Given entries:
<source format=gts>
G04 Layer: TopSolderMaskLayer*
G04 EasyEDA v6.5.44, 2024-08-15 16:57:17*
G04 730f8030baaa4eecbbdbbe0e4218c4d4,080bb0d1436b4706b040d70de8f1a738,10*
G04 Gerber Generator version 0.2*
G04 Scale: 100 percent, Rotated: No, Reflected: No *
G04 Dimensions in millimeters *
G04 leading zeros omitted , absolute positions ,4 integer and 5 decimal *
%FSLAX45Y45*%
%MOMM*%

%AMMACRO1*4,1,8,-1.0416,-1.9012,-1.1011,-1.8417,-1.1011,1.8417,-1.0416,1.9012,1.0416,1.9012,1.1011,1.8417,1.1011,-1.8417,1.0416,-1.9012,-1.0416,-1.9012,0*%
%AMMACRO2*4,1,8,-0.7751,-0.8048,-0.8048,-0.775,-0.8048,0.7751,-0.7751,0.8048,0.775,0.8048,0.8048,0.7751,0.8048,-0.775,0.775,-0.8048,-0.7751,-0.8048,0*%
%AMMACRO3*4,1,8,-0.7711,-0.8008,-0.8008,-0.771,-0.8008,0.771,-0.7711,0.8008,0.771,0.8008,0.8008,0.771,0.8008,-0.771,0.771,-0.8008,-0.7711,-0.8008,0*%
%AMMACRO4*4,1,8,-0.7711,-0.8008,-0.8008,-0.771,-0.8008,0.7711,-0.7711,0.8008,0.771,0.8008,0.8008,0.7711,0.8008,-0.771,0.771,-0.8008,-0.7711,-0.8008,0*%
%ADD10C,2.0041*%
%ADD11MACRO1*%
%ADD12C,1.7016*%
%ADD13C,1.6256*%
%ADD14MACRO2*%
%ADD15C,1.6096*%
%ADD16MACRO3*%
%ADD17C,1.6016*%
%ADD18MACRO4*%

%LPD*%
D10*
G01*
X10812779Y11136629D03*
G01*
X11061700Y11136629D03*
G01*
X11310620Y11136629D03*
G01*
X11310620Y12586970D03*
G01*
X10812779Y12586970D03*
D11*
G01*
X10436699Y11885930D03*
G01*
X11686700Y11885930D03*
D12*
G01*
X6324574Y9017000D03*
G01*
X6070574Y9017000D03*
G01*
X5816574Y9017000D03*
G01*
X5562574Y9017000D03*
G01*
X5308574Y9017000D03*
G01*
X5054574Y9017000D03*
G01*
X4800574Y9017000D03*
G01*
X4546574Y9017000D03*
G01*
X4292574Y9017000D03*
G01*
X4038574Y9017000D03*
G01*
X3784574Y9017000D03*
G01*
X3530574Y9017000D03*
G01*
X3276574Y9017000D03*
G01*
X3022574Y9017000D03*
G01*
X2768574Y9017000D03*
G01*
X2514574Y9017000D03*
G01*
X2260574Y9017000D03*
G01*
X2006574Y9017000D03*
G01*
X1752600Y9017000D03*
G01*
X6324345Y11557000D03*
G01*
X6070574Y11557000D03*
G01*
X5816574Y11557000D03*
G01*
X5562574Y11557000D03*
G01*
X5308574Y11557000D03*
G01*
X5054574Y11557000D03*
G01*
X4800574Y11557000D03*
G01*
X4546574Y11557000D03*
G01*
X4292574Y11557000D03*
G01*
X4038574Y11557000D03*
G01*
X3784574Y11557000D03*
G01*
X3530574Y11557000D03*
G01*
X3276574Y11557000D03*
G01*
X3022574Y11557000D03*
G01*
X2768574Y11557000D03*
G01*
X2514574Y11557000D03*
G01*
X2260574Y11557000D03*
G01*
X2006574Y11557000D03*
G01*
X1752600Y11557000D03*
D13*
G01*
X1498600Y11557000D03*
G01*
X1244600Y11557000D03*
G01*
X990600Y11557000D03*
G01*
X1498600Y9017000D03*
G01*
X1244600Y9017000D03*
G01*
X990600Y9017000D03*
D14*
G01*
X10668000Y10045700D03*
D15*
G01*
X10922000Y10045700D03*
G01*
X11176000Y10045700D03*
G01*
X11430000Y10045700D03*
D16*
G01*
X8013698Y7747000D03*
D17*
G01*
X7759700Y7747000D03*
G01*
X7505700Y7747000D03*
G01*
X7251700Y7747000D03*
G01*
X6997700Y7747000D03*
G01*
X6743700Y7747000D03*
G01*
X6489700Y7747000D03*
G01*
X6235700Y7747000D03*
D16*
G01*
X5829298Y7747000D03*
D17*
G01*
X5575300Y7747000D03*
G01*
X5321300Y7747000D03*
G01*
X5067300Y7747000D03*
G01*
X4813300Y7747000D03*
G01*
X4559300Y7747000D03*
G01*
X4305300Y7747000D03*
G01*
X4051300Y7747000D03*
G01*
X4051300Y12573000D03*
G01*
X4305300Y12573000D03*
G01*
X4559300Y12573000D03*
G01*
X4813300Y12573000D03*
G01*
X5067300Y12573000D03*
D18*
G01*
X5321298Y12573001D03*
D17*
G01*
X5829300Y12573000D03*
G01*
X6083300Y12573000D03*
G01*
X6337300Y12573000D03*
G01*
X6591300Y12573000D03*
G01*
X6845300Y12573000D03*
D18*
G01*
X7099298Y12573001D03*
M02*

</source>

...

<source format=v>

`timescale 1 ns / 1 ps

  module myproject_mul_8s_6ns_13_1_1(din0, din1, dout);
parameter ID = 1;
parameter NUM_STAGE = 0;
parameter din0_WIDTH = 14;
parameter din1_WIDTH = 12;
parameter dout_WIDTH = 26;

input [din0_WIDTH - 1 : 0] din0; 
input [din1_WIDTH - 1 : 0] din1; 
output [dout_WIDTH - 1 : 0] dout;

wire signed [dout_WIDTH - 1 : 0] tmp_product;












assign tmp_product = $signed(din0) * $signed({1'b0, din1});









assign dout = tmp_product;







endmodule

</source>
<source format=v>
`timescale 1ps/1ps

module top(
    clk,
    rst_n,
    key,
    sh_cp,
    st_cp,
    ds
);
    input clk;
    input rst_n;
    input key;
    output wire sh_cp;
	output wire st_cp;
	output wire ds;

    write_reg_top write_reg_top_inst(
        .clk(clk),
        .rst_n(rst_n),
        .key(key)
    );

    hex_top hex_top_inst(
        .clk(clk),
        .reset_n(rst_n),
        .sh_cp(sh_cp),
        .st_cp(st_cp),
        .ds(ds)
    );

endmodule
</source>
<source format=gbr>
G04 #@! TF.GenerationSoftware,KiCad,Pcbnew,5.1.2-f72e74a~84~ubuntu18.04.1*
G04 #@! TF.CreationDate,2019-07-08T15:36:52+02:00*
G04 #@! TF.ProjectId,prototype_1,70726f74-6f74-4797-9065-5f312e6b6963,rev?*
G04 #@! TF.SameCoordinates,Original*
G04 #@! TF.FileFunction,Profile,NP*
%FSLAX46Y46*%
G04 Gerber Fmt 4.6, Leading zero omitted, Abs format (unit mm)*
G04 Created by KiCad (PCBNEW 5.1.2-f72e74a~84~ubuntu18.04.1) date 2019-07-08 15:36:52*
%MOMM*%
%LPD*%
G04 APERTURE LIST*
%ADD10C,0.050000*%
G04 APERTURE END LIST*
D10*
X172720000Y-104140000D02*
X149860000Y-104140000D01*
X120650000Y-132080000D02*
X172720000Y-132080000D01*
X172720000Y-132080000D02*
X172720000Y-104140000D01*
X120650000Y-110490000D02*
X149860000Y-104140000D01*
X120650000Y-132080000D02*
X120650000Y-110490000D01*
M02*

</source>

Task requirements:
What lines hold the string "LIST"? Pick them out of the data.

Written solution:
G04 APERTURE LIST*
G04 APERTURE END LIST*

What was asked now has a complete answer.